[収集データの項目]

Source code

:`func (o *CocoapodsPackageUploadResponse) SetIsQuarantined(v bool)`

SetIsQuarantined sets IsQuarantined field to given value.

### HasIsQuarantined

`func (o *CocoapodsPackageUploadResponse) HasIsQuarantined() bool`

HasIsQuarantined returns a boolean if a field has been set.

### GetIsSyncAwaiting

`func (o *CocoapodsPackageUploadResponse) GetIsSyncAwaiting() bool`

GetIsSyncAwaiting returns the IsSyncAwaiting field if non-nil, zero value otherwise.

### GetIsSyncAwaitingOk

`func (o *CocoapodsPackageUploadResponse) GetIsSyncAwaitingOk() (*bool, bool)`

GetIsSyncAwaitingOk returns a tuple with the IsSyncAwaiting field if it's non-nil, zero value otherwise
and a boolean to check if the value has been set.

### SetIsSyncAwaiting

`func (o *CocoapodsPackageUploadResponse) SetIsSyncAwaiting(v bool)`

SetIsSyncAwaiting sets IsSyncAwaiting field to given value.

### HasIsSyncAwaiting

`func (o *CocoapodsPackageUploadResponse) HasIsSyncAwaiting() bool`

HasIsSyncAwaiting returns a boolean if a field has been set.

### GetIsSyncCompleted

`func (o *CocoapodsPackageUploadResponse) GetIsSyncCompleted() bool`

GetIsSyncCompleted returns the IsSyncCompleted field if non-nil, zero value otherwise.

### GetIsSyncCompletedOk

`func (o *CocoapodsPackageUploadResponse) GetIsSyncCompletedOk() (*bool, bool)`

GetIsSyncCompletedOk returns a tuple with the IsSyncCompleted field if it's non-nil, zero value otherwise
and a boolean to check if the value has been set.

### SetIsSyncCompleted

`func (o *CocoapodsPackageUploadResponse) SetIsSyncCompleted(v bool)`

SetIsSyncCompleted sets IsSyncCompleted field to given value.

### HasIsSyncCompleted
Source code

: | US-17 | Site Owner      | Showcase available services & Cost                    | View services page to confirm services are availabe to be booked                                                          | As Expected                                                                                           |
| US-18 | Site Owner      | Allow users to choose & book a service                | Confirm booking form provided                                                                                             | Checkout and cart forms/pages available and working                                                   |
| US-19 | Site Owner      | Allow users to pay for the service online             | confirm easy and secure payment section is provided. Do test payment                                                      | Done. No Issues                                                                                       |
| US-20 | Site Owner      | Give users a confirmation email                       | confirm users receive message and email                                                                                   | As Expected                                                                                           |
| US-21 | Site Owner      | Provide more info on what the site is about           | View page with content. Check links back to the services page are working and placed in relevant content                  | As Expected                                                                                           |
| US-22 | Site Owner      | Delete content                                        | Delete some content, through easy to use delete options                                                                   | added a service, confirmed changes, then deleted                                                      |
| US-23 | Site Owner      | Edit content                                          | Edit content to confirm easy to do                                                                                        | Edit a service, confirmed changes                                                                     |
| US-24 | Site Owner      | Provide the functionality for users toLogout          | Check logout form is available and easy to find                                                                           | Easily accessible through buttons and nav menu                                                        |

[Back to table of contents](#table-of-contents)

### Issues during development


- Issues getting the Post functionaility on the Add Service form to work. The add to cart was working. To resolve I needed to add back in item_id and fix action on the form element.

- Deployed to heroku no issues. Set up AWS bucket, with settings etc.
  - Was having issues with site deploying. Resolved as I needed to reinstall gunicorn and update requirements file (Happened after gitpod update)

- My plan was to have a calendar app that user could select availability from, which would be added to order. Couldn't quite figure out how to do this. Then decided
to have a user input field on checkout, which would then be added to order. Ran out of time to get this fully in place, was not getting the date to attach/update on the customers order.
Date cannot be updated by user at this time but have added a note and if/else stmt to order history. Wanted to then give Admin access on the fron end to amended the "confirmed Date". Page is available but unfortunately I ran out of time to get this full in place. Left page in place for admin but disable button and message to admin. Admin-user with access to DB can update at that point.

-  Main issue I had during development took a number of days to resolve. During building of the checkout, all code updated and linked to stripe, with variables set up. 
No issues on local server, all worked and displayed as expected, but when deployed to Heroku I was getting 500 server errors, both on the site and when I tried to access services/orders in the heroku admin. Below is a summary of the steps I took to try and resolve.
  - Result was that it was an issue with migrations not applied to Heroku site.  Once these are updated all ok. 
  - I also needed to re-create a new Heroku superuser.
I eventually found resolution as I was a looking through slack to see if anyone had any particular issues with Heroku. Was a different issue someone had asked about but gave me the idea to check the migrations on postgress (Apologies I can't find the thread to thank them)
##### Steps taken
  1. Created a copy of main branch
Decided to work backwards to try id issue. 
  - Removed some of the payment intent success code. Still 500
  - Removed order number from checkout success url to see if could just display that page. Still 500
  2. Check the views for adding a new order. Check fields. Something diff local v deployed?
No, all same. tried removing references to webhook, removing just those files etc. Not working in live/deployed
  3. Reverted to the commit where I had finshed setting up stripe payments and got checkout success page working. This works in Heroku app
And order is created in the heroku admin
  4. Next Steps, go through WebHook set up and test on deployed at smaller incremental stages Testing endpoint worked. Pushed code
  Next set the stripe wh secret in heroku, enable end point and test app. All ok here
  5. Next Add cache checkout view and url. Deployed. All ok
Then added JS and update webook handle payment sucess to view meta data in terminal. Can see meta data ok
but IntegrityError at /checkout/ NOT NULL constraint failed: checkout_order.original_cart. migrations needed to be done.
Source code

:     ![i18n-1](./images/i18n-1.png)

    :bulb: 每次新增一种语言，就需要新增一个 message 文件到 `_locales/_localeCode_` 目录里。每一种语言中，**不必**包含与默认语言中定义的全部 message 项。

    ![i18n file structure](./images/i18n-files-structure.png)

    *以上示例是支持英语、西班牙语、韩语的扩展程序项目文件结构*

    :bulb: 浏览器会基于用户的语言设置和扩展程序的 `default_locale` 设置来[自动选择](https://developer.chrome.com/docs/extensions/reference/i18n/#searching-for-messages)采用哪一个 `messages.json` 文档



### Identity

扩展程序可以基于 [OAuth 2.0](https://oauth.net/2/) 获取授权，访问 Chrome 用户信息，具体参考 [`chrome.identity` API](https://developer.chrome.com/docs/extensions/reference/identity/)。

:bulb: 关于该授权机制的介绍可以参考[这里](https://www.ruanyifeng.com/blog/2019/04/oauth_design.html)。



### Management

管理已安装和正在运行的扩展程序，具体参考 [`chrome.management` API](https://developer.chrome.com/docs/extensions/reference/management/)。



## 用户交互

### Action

必要な作業 - 「GetIsSyncCompleted returns the」を含む行から「(o *CocoapodsPackageUploadResponse) GetIsSyncCompletedOk()」を含む行まで（両端を含む）を、「zero value」を「default value」に置き換え、ほかは一切変えずに編集し、その範囲の行だけを示してもらえますか？

解答 -
GetIsSyncCompleted returns the IsSyncCompleted field if non-nil, default value otherwise.

### GetIsSyncCompletedOk

`func (o *CocoapodsPackageUploadResponse) GetIsSyncCompletedOk() (*bool, bool)`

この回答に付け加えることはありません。